§ EXERCISE DIRECTIONS: Copy out the records below word for word, from the line that contains "collection date: 1904-02-16" through the last line of the records, and nothing else.

§ DATA TO USE:
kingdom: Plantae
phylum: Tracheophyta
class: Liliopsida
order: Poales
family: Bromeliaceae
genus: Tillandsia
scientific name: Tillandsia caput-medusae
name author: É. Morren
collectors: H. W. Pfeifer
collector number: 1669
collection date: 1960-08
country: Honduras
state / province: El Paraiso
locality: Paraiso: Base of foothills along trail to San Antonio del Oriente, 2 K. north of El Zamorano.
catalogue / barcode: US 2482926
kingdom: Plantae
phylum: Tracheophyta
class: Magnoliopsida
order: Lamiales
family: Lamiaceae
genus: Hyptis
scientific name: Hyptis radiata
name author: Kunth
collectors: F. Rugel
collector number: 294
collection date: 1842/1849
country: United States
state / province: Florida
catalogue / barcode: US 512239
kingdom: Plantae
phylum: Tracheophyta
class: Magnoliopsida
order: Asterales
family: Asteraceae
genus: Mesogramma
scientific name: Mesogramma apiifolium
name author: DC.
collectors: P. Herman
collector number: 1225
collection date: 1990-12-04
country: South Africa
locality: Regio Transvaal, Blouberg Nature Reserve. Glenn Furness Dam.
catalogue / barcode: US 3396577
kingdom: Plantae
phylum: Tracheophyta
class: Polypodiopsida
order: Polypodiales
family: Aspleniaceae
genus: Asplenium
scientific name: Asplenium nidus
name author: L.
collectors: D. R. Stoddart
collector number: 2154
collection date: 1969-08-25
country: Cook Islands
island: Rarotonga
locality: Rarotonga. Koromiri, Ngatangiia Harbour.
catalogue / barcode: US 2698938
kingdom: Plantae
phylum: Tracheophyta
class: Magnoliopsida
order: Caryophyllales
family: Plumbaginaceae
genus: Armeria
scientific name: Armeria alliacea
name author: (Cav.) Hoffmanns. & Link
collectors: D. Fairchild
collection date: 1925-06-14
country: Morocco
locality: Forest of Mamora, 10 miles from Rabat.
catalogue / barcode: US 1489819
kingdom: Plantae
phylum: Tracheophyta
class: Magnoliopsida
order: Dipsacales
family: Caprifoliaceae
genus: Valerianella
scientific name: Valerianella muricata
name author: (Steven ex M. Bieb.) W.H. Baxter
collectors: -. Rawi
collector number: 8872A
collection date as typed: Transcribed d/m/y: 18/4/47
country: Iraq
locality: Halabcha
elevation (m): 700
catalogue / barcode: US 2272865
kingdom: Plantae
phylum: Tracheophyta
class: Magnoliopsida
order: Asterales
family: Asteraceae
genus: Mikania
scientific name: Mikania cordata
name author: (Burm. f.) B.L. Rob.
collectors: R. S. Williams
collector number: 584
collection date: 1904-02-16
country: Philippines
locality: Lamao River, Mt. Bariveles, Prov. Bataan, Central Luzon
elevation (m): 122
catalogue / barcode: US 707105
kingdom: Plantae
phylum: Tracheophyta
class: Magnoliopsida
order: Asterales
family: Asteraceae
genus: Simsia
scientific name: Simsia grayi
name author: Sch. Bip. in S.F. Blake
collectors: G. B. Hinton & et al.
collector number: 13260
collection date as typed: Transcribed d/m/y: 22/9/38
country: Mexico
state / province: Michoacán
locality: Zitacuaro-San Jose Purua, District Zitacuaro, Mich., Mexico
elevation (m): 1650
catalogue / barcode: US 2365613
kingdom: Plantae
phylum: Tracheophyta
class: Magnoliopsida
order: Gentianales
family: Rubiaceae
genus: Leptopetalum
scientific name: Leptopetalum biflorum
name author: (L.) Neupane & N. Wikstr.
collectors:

§ OUTPUT BELOW:
collection date: 1904-02-16
country: Philippines
locality: Lamao River, Mt. Bariveles, Prov. Bataan, Central Luzon
elevation (m): 122
catalogue / barcode: US 707105
kingdom: Plantae
phylum: Tracheophyta
class: Magnoliopsida
order: Asterales
family: Asteraceae
genus: Simsia
scientific name: Simsia grayi
name author: Sch. Bip. in S.F. Blake
collectors: G. B. Hinton & et al.
collector number: 13260
collection date as typed: Transcribed d/m/y: 22/9/38
country: Mexico
state / province: Michoacán
locality: Zitacuaro-San Jose Purua, District Zitacuaro, Mich., Mexico
elevation (m): 1650
catalogue / barcode: US 2365613
kingdom: Plantae
phylum: Tracheophyta
class: Magnoliopsida
order: Gentianales
family: Rubiaceae
genus: Leptopetalum
scientific name: Leptopetalum biflorum
name author: (L.) Neupane & N. Wikstr.
collectors:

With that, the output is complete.